Health + Wellness Product Management

“Medical care is largely shaped by guidelines, which are indexed to a population rather than an individual. And the evidence from clinical research is derived from populations that do not translate to the real world of persons. The life science industry has no motivation to design drugs or devices that are only effective, however striking, for a small, well-defined segment of the population. At the same time, the regulatory agencies are entirely risk-averse and, as a result, are suppressing remarkable innovative and even frugal opportunities to change medicine. The end result is that most of our screening tests and treatments are overused and applied in the wrong individuals, promoting vast waste. And virtually nothing is being done to accelerate true prevention of disease.” Eric Topol, The Creative Destruction of Medicine

Market Need + Human Need

Healthcare is a top concern for many Americans. As a country, we have huge gaps between what we know, what we do, and how we act. As a Digital Product Manager focused on the health + wellness industry, the gaps equate to a plethora of opportunities. People need better access to their own health information. Healthcare providers would benefit from a complete picture of the individual. Insurance providers could use real-time individual information to provide preventative interventions. The list of benefits goes on and on…

3 Ways Product Management Can Help

“Finally, it’s all about solving problems, not implementing features. Conventional product roadmaps are all about output. Strong teams know it’s not only about implementing a solution. They must ensure that solution solves the underlying problem. It’s about business results.” Marty Cagan, Inspired

Deep Understanding of the Customer: the PM is an acknowledged expert on the customer: their issues, pains, desires, how they think— and for business products, how they work, and how they decide to buy. Without this deep customer knowledge, you’re just guessing.

Healthcare often uses data gathered from populations rather than individuals, Product Management can help offer a deeper perspective that brings more value.

Data-Driven Decision Making: Product managers use data to make an informed and effective decision.They deliver value to the business and the customer by doing experiments, test, and improvement based upon user data. It gives clear visibility about how users are interacting and behaving as well as unbiased key insights for the future directions.

Whole Picture, Strategic Thinking: The vision needs to be clear and comprehensive.
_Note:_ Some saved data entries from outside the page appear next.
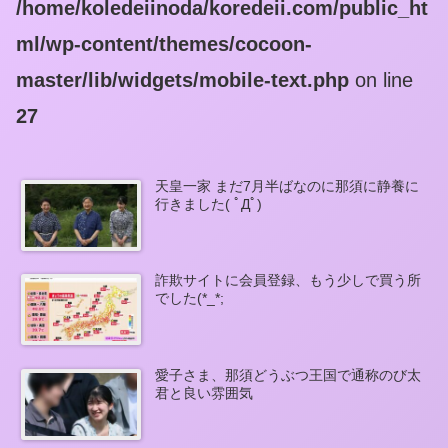
/home/koledeiinoda/koredeii.com/public_ht
ml/wp-content/themes/cocoon-
master/lib/widgets/mobile-text.php
on line
27
天皇一家 まだ7月半ばなのに那須に静養に
行きました( ﾟДﾟ)
詐欺サイトに会員登録、もう少しで買う所
でした(*_*;
愛子さま、那須どうぶつ王国で通称のび太
君と良い雰囲気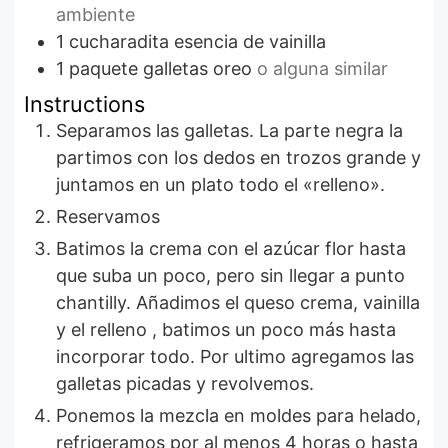
ambiente
1
cucharadita
esencia de vainilla
1
paquete
galletas oreo
o alguna similar
Instructions
Separamos las galletas. La parte negra la
partimos con los dedos en trozos grande y
juntamos en un plato todo el «relleno».
Reservamos
Batimos la crema con el azúcar flor hasta
que suba un poco, pero sin llegar a punto
chantilly. Añadimos el queso crema, vainilla
y el relleno , batimos un poco más hasta
incorporar todo. Por ultimo agregamos las
galletas picadas y revolvemos.
Ponemos la mezcla en moldes para helado,
refrigeramos por al menos 4 horas o hasta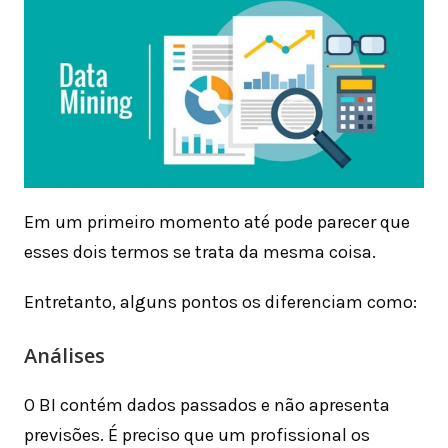
Em um primeiro momento até pode parecer que
esses dois termos se trata da mesma coisa.
Entretanto, alguns pontos os diferenciam como:
Análises
O BI contém dados passados e não apresenta
previsões. É preciso que um profissional os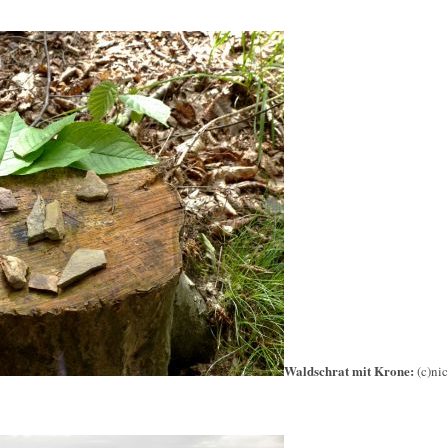
Waldschrat mit Krone:
(c)ni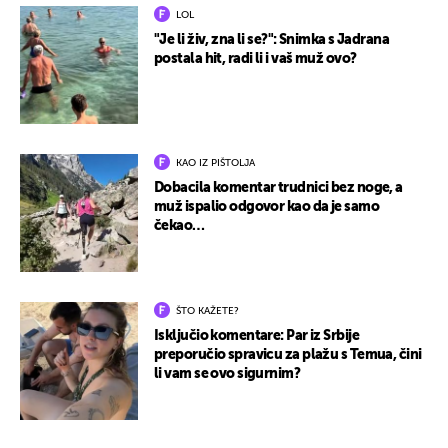
LOL
"Je li živ, zna li se?": Snimka s Jadrana
postala hit, radi li i vaš muž ovo?
KAO IZ PIŠTOLJA
Dobacila komentar trudnici bez noge, a
muž ispalio odgovor kao da je samo
čekao…
ŠTO KAŽETE?
Isključio komentare: Par iz Srbije
preporučio spravicu za plažu s Temua, čini
li vam se ovo sigurnim?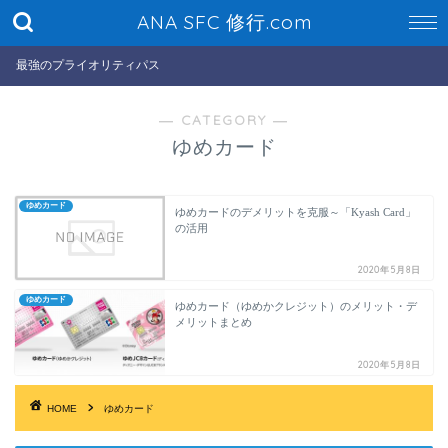
ANA SFC 修行.com
最強のプライオリティパス
― CATEGORY ―
ゆめカード
ゆめカード
ゆめカードのデメリットを克服～「Kyash Card」
の活用
2020年5月8日
ゆめカード
ゆめカード（ゆめかクレジット）のメリット・デ
メリットまとめ
2020年5月8日
HOME
ゆめカード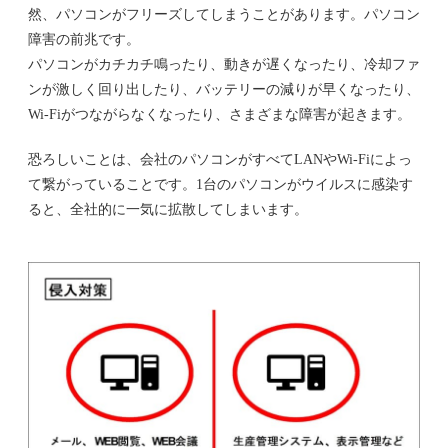
然、パソコンがフリーズしてしまうことがあります。パソコン
障害の前兆です。
パソコンがカチカチ鳴ったり、動きが遅くなったり、冷却ファ
ンが激しく回り出したり、バッテリーの減りが早くなったり、
Wi-Fiがつながらなくなったり、さまざまな障害が起きます。
恐ろしいことは、会社のパソコンがすべてLANやWi-Fiによっ
て繋がっていることです。1台のパソコンがウイルスに感染す
ると、全社的に一気に拡散してしまいます。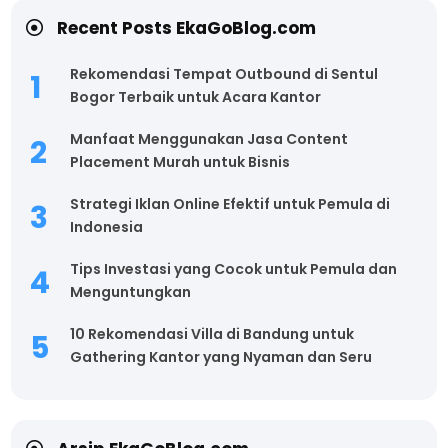
Recent Posts EkaGoBlog.com
Rekomendasi Tempat Outbound di Sentul
Bogor Terbaik untuk Acara Kantor
Manfaat Menggunakan Jasa Content
Placement Murah untuk Bisnis
Strategi Iklan Online Efektif untuk Pemula di
Indonesia
Tips Investasi yang Cocok untuk Pemula dan
Menguntungkan
10 Rekomendasi Villa di Bandung untuk
Gathering Kantor yang Nyaman dan Seru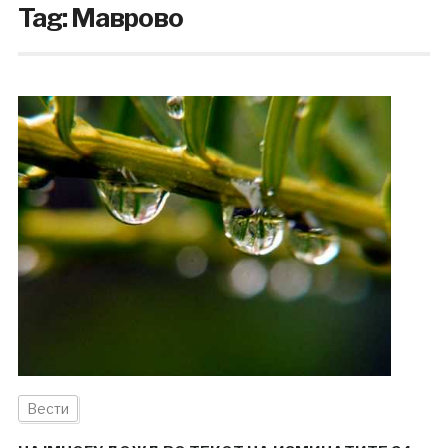
Tag:
Маврово
Вести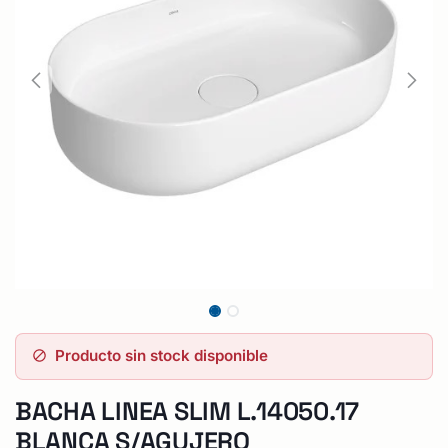
Producto sin stock disponible
BACHA LINEA SLIM L.14050.17
BLANCA S/AGUJERO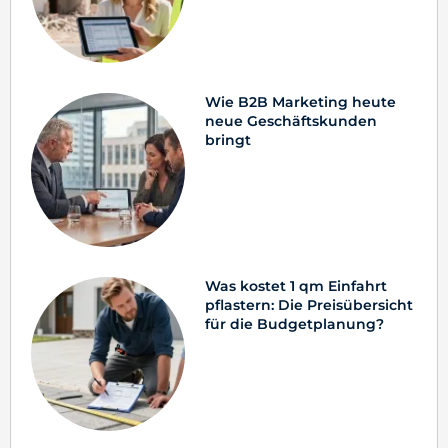
Wie B2B Marketing heute
neue Geschäftskunden
bringt
Was kostet 1 qm Einfahrt
pflastern: Die Preisübersicht
für die Budgetplanung?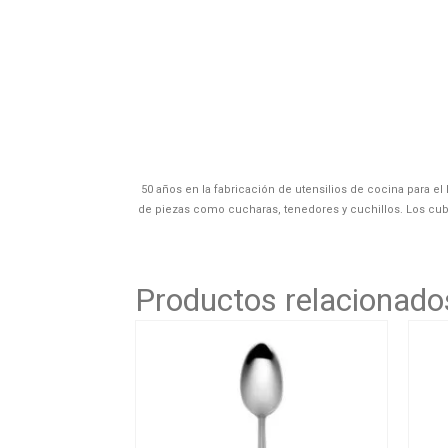
50 años en la fabricación de utensilios de cocina para 
de piezas como cucharas, tenedores y cuchillos. Los cub
Productos relacionado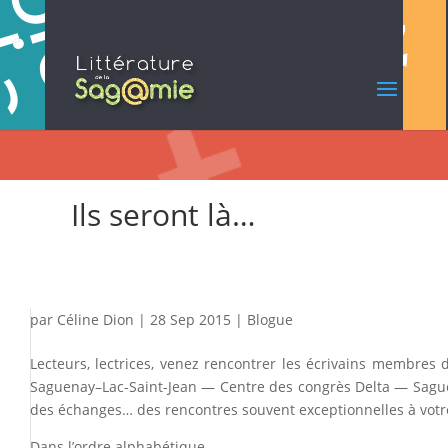
Ils seront là…
par
Céline Dion
|
28 Sep 2015
|
Blogue
Lecteurs, lectrices, venez rencontrer les écrivains membres 
Saguenay–Lac-Saint-Jean — Centre des congrès Delta — Saguen
des échanges… des rencontres souvent exceptionnelles à votre
Dans l’ordre alphabétique…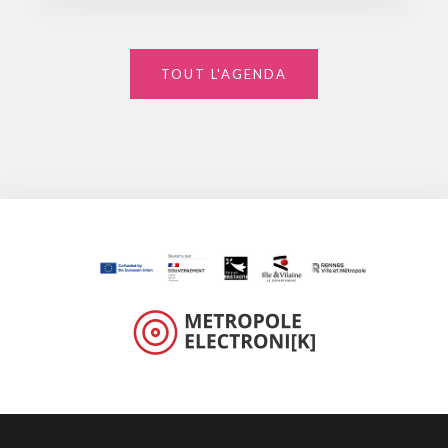
TOUT L'AGENDA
Healthcare organizations lack interdisciplinary leadership.

Product Management looks at the user, business, technology, industry and market to solve problems, not just deliver features.

Of course, this is just the beginning. As we move through the Digital Revolution, health and wellness companies need this discipline to survive and thrive in the coming era. Eric Topol, author of The Creative Destruction of Medicine, says it best:

“Medicine is remarkably conservative to the point of being properly characterized as sclerotic, even ossified. Beyond the reluctance and resistance of physicians to change, the life science industry (companies that develop and commercialize drugs, devices, or diagnostic tests) and government regulatory agencies are in a near paralyzed state, unable to break out of a broken model of how their products are developed or commercially approved. We need a jailbreak. We live in a time of economic crisis because of the relentless and exponentially escalating costs of health care, but we’ve done virtually nothing to embrace or leverage the phenomenal progress of the digital era. That is about to change. Medicine is about to go through its biggest shakeup in history.”